What Maher’s criticism fails to take into account is that not everywhere in the world where the comedian’s attitude toward Catholics dominates is the Church protected by a document like the US Constitution. In fact, Ratzinger’s concerns that the Church be allowed to deal with pedophile priests only in extremely narrow circumstances was protection for the Church in those places where authorities share Mr. Maher’s less than expansive view of religious freedom. There are dozens of countries in the world that would take Mr. Maher’s supercilious suggestion that the Catholic hierarchy should be locked up to heart and use either real or trumped up charges of abuse by priests as an excuse to destroy the independence of the Church from government.

The Catholic Church operates in a world that is by and large not very friendly to it. But clearly the abuse scandals here and abroad as well as the actions of individual bishops to cover it up, pay off the victims, stonewall secular authorities, allow pedophiles to continue their abuse from posting to posting knowing their propensity to “sin,” - all of this dark chapter in the Church’s history must be aired out and exposed (with due diligence made to respect the privacy of victims) before the breach that has opened up between the hierarchy and the congregation is closed.

Does this validate Maher’s over the top, exaggerated, hateful rant? As any good satirist, Maher has taken the germ of truth and blown it up into impossibly overstated and wildly embroidered bombast - all for a few laughs and the notoriety that comes to those who deliberately offend people in order to get attention; much like a 5 year old who tells his parents he hates them.

Perhaps Mr. Maher believes religion should be regulated by government.
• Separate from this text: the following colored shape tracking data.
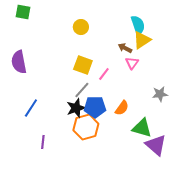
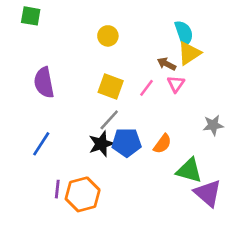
purple semicircle: (19, 62) -> (44, 83), moved
pink line: (104, 74) -> (147, 88), moved
orange hexagon: (86, 127) -> (83, 194), moved

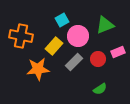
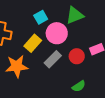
green triangle: (105, 25) -> (75, 15), moved

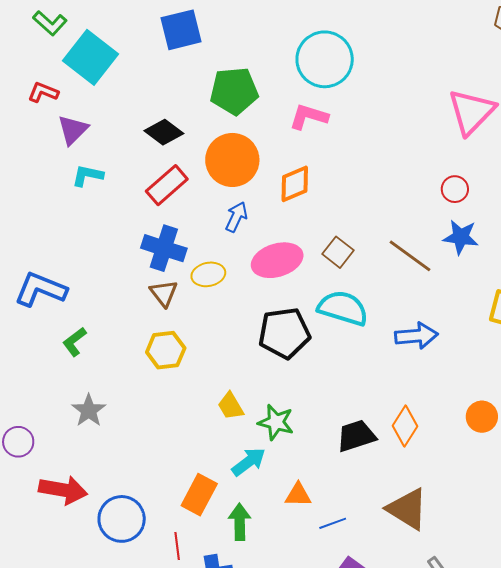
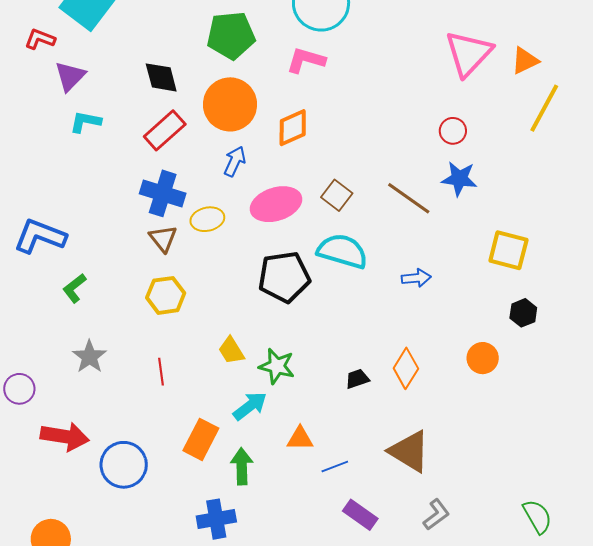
black diamond: (164, 132) -> (161, 77), turned 39
blue arrow: (416, 336) -> (416, 278), size x0.7
black trapezoid: (356, 436) -> (357, 379), size x0.6
red line: (177, 546) -> (161, 372), moved

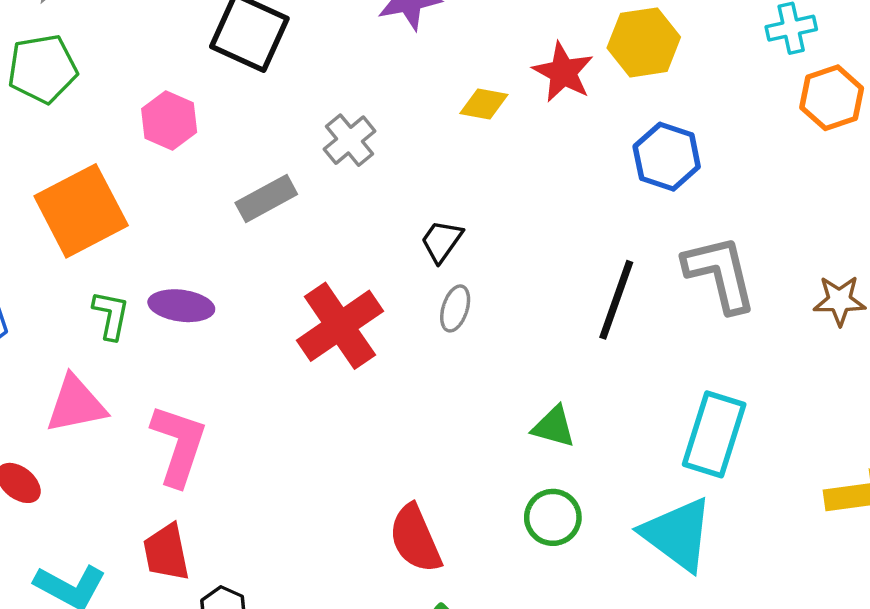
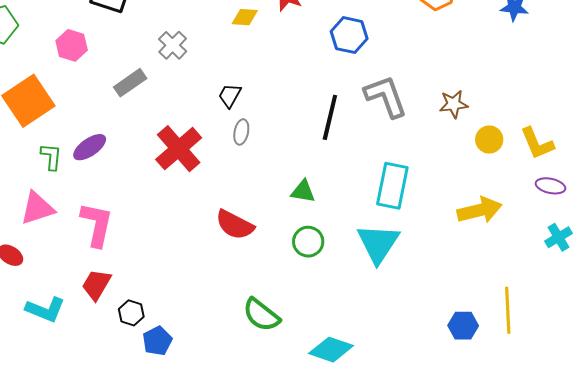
purple ellipse: (181, 306) -> (90, 147), turned -36
cyan triangle: (677, 534) -> (378, 243), turned 33
red semicircle: (415, 539) -> (235, 225), moved, turned -33
red trapezoid: (166, 552) -> (96, 285), turned 48

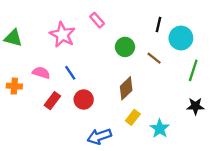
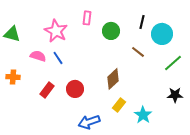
pink rectangle: (97, 20) -> (87, 18), turned 48
green circle: (125, 47) -> (111, 31), moved
green line: (193, 70) -> (173, 63), turned 30
pink semicircle: (41, 73) -> (38, 56), moved
blue line: (70, 73) -> (58, 58), moved

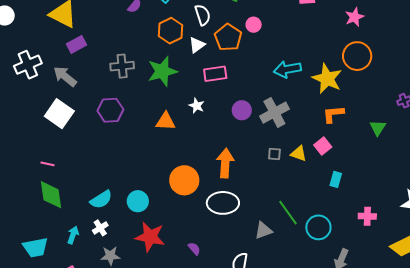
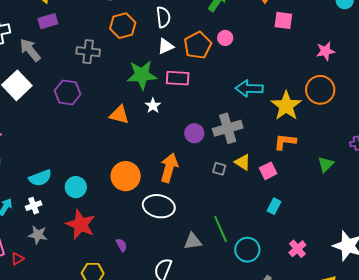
white semicircle: (203, 15) -> (163, 17), moved
orange hexagon: (171, 31) -> (123, 26), moved
green star: (162, 71) -> (142, 75), moved
purple circle: (242, 110) -> (194, 133), moved
yellow triangle: (299, 154) -> (243, 162), moved
pink cross: (367, 216) -> (297, 249), turned 36

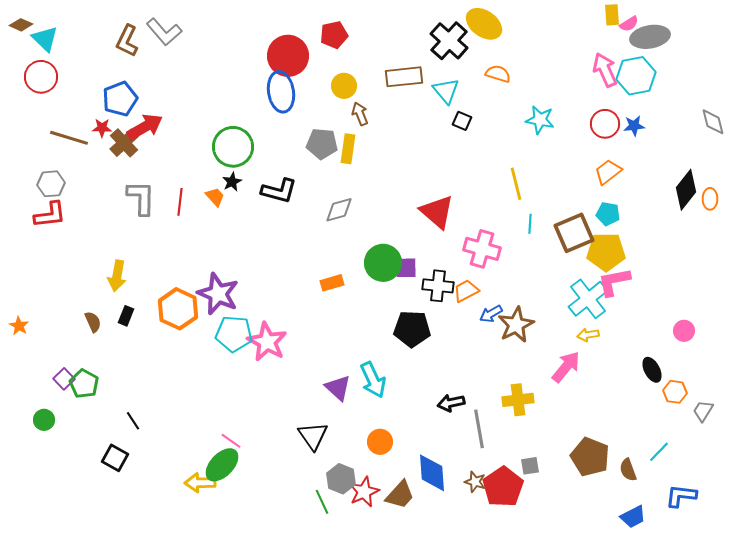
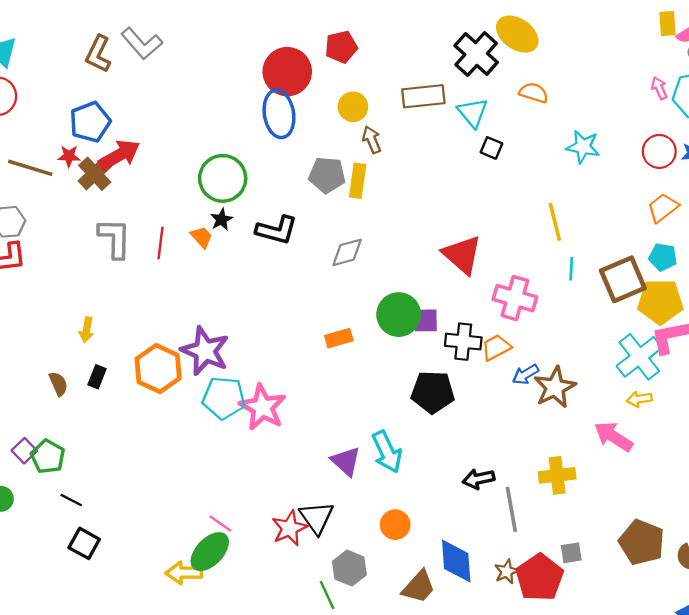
pink arrow: (605, 70) -> (659, 88), size x0.6
yellow arrow: (117, 276) -> (86, 330), size x0.7
pink arrow: (566, 367) -> (613, 437), turned -96
black line: (133, 421) -> (71, 500), moved, turned -30
brown star: (475, 482) -> (507, 572), turned 30
red star: (364, 492) -> (290, 528), moved

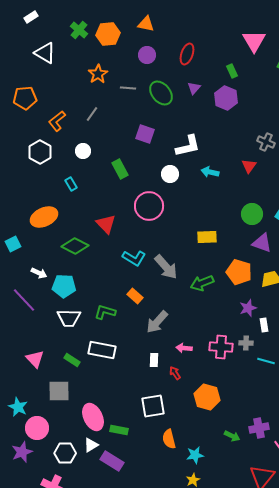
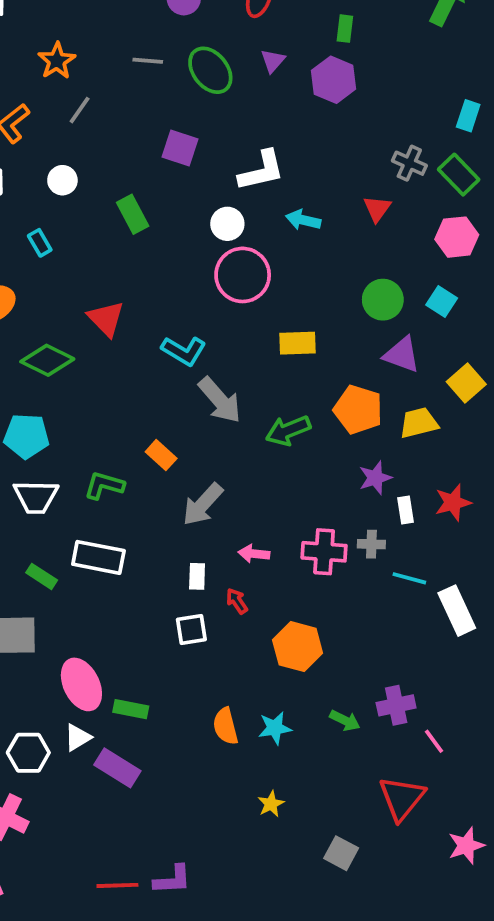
green rectangle: (232, 71) -> (345, 29), turned 32
orange star: (98, 74) -> (57, 61), moved
pink circle: (149, 206) -> (243, 275), moved
cyan L-shape: (134, 258) -> (184, 351), moved
white square: (153, 406) -> (191, 629), moved, size x0.7
cyan star: (195, 455) -> (275, 728), moved

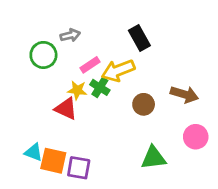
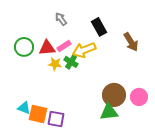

He doesn’t say so outright but the threat inherent in his diatribe is clear. Is that simply part of his shtick? Or does this angry atheist actually believe that government should find a way to “regulate” against these sorts of outrages?

To place those institutional sins in the context of the modern Church is difficult. The Pope, in his visit to the US has tried to reconcile the Church’s interests with those of the victims - pleasing some and not others:

It is in the context of this hope, born of God’s love and fidelity, that I acknowledge the pain which the church in America has experienced as the result of sexual abuse of minors,” Benedict said.

“No words of mine could describe the pain and harm inflicted by such abuse. It is important that those who have suffered be given loving pastoral attention.”

During the Mass, the pope said the church has worked “to deal honestly and fairly with this tragic situation” and to ensure that children are safe.

That last has come to pass only recently and ignores the years of neglect prior to the last few years of the John Paul II pontificate and Benedict’s ascension. This doesn’t erase the problem and much more needs to be done. But it does make a start that any fair minded person would have to admit that while long overdue is a necessary and vital step on the road to reconciliation.

I have expressed my admiration in the past for this Pope and his remarkably supple intellect with its subtlety and depth. But this is a case where the Pope needs to show leadership and compassion - a test he has passed to this point. What he does when he returns to Rome will determine whether his American flock continues to distrust their bishops. They certainly have reason to - a fact not lost on this Pope who will seek to heal the breach caused by the abuse scandals and make the Church whole again.